Syrien ist momentan mit sich selber beschäftigt. Aber die Hisbollah-Kämpfer sind bestens ausgerüstet. Sie haben Raketen auf Israel gerichtet. Iran könnte ihnen gegebenenfalls vorgeben gegen Israel vorzugehen. Die israelische Skepsis gegenüber den Absichten des Irans, vor allem was die Region und die hegemonischen Ansprüche des Irans betrifft, hat auch nach dem Atomdeal nicht nachgelassen.

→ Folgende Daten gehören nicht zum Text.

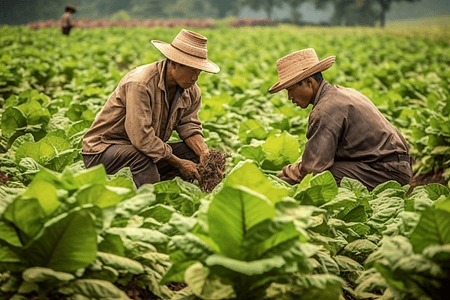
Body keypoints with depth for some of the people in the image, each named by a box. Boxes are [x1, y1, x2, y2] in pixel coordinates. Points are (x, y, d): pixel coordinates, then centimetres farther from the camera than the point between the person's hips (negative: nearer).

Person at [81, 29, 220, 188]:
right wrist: (178, 163, -25)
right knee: (141, 157, -39)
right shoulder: (140, 83, -28)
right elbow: (141, 137, -32)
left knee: (195, 153, -9)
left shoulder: (191, 91, 0)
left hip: (151, 149, 8)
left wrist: (204, 153, -19)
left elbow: (189, 126, 2)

Entwickelt wurde David’s Sling gemeinsam mit den USA. Warum diese Kooperation?

«Zu wissen, dass man sich schützen kann, beruhigt»

6:31 min, aus SRF 4 News aktuell vom 22.12.2015

Es gibt ein tiefes Commitment der USA, Israel dabei zu helfen, weiterhin einen militärischen Vorteil in der Region zu haben. So geben die Amerikaner Gelder und die Israelis entwickeln vor allem Technologien. Dabei ist natürlich nicht auszuschliessen, dass die Amerikaner diese Technologie dann für sich selber in Anspruch nehmen. Die finanzielle Hilfe wurde im Rahmen des Atomdeals im Iran zugesagt. Barack Obama sagte, er würde dafür sorgen, dass Israel diese militärische Überlegenheit weiterhin aufrechterhalten kann.

Israel rüstet also mit amerikanischer Hilfe militärisch auf. In Anbetracht der Entwicklung der vergangenen Monate: Werden sich die Menschen in Israel damit sicherer fühlen?

Ich kann mich an die Wochen im Gazakrieg erinnern, als Raketen auf Tel Aviv zielten. Da war es schon sehr beruhigend, dass der Iron Dome die Raketen über der Stadt abfangen konnte. Zu wissen, dass man eine Möglichkeit hat, sich zu schützen, beruhigt sicherlich.